12. The keyboard device according to claim 11, wherein the stabilizer bar comprises a transverse bar part and a hook part, the hook part is located at an end of the transverse bar part, and the transverse bar part is pivotally coupled to the depressed keycap, wherein the base plate comprises at least one connecting structure, the connecting structure is protruded upwardly from the base plate and comprises a locking hole, and the hook part of the stabilizer bar is penetrated through the locking hole.

13. A keyboard device, comprising:

plural keys, each of the plural keys comprising a keycap;

a base plate, wherein each of the plural keys is connected with the base plate;

a membrane circuit board arranged between the plural keycaps and the base plate, and comprising plural membrane switches corresponding to each of the plural keys;

a light guide plate located under the base plate, wherein when a light beam is received by the light guide plate, the light beam is guided upwardly to the plural keys by the light guide plate; and

plural surround-type soundproof elements, each of the plural surround-type soundproof elements being aligned with a corresponding one of the plural keys, disposed on the light guide plate and penetrated upwardly through the base plate and the membrane circuit board, wherein while one of the plural keycaps is depressed and moved downwardly relative to the base plate, a sealed space is defined by the depressed keycap and a corresponding surround-type soundproof element.

14. The keyboard device according to claim 13, wherein when a sound is generated in the sealed space that is defined by the depressed keycap and the corresponding surround-type soundproof element, the sound is blocked by the corresponding surround-type soundproof element.

15. The keyboard device according to claim 13, wherein at least one of the plural surround-type soundproof elements is formed by a screen printing process, a transfer printing process, a dispensing process or an adhesive attaching process.

16. The keyboard device according to claim 13, wherein at least one of the plural keys further comprises a connecting element, wherein the connecting element is enclosed by the corresponding surround-type soundproof element, the connecting element is connected between the base plate and the depressed keycap, and the keycap is movable upwardly or downwardly relative to the base plate through the connecting element.

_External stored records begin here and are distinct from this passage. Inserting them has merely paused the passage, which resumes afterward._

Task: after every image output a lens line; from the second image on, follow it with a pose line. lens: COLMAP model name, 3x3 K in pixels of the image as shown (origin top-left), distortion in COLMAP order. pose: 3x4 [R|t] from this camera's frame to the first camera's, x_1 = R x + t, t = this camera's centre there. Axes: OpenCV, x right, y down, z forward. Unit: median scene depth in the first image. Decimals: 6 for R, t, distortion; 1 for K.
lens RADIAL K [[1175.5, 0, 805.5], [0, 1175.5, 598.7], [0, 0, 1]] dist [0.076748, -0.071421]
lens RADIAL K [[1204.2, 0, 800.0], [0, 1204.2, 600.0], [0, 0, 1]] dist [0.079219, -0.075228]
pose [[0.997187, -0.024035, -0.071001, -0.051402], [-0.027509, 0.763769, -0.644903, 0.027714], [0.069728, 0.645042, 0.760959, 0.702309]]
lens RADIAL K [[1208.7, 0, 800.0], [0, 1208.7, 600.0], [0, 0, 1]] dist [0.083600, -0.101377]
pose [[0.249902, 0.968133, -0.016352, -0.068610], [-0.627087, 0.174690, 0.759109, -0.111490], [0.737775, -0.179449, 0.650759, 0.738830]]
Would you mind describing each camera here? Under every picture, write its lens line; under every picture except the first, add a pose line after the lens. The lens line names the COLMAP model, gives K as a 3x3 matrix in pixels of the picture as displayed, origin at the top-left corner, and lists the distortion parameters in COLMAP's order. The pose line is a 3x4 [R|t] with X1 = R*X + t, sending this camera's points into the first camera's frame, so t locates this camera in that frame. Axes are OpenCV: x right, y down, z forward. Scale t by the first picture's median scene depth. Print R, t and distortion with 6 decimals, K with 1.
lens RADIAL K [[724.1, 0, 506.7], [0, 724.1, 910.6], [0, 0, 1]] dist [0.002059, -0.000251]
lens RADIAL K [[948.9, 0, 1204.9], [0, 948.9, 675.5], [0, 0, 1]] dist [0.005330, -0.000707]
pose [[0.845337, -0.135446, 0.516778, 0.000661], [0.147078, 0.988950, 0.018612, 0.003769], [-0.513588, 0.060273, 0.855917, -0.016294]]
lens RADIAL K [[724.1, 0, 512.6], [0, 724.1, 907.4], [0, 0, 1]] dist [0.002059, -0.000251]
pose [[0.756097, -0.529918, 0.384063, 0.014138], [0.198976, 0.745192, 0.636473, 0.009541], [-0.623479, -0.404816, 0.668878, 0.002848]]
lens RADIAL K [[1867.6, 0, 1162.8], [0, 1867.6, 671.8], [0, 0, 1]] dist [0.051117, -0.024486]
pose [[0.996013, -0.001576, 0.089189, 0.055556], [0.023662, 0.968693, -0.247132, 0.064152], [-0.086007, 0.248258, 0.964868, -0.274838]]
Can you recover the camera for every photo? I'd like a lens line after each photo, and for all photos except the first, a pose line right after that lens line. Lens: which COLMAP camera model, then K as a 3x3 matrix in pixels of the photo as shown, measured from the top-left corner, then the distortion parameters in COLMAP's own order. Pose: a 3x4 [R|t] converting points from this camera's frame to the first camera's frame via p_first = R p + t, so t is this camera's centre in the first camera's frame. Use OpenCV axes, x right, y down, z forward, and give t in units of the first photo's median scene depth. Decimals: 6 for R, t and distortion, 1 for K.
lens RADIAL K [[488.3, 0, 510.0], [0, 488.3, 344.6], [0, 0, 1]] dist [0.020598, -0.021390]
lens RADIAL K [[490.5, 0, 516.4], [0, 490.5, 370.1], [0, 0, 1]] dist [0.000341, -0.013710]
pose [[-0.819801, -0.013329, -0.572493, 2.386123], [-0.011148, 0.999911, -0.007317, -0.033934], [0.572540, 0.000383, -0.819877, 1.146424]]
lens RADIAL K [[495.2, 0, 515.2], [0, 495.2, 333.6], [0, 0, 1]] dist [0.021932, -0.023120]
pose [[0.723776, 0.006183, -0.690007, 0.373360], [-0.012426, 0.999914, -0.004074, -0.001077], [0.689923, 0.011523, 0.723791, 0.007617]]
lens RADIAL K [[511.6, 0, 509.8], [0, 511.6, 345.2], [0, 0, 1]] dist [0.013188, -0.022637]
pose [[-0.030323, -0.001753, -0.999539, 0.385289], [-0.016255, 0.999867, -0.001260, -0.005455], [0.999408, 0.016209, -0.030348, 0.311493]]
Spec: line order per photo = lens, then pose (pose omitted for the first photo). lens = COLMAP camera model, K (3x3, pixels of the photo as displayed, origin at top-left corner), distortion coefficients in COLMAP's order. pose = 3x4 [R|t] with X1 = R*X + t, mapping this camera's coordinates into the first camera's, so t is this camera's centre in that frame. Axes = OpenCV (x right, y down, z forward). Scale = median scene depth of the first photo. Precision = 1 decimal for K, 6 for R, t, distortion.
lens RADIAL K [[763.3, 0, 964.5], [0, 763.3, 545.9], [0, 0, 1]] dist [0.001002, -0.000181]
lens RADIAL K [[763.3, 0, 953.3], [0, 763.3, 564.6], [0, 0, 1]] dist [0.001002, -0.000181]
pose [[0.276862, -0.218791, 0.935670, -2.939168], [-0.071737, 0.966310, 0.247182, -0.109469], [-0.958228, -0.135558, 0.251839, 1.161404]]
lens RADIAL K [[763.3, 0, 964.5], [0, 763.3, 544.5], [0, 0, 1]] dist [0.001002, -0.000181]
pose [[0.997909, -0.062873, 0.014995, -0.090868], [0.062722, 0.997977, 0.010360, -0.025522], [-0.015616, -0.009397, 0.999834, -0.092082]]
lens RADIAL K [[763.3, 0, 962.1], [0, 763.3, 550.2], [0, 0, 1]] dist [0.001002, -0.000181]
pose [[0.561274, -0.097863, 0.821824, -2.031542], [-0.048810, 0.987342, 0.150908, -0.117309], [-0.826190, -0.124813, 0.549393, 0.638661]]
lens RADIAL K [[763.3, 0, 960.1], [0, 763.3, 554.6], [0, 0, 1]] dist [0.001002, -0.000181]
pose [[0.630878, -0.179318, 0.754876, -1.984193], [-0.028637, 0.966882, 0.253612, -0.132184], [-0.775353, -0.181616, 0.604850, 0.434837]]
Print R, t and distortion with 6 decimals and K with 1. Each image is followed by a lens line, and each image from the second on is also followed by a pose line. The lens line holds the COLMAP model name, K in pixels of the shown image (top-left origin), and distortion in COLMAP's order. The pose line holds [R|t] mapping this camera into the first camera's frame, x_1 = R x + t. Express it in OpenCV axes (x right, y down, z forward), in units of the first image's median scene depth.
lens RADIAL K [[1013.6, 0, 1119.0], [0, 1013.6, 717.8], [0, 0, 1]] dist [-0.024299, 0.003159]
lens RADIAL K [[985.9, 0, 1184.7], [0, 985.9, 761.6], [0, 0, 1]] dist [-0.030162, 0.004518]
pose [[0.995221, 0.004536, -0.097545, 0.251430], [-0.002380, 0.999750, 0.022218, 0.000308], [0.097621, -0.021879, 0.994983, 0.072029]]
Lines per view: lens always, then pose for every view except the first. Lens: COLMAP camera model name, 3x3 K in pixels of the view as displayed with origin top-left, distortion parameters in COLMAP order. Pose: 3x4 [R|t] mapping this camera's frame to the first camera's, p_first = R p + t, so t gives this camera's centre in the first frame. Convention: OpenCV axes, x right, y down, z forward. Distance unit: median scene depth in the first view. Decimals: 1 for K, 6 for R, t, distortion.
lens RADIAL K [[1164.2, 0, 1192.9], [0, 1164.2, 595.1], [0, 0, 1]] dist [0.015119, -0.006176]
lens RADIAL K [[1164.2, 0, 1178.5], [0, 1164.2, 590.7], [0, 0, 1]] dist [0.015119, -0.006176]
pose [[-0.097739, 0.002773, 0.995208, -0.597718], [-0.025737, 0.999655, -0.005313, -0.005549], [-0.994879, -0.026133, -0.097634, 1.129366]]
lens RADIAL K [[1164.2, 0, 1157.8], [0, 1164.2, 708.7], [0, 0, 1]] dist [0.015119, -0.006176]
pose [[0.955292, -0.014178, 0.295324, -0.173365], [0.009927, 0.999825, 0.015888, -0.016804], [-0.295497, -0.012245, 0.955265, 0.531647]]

17. The keyboard device according to claim 13, wherein at least one of the plural surround-type soundproof elements is an elastic vibration absorber or a sound absorber.

18. The keyboard device according to claim 17, wherein the elastic vibration absorber is made of silicone rubber or pressure sensitive adhesive (PSA).

19. The keyboard device according to claim 13, wherein at least one of the plural keys comprises a stabilizer bar, a first end of the stabilizer bar is connected with the base plate, and the stabilizer bar is enclosed by the corresponding surround-type soundproof element and pivotally coupled to the depressed keycap, and/or at least one of the plural keys comprises a reinforcement element, and the reinforcement element is located under the depressed keycap.

20. The keyboard device according to claim 19, wherein the stabilizer bar comprises a transverse bar part and a hook part, the hook part is located at an end of the transverse bar part, and the transverse bar part is pivotally coupled to the depressed keycap, wherein the base plate comprises at least one connecting structure, the connecting structure is protruded upwardly from the base plate and comprises a locking hole, and the hook part of the stabilizer bar is penetrated through the locking hole.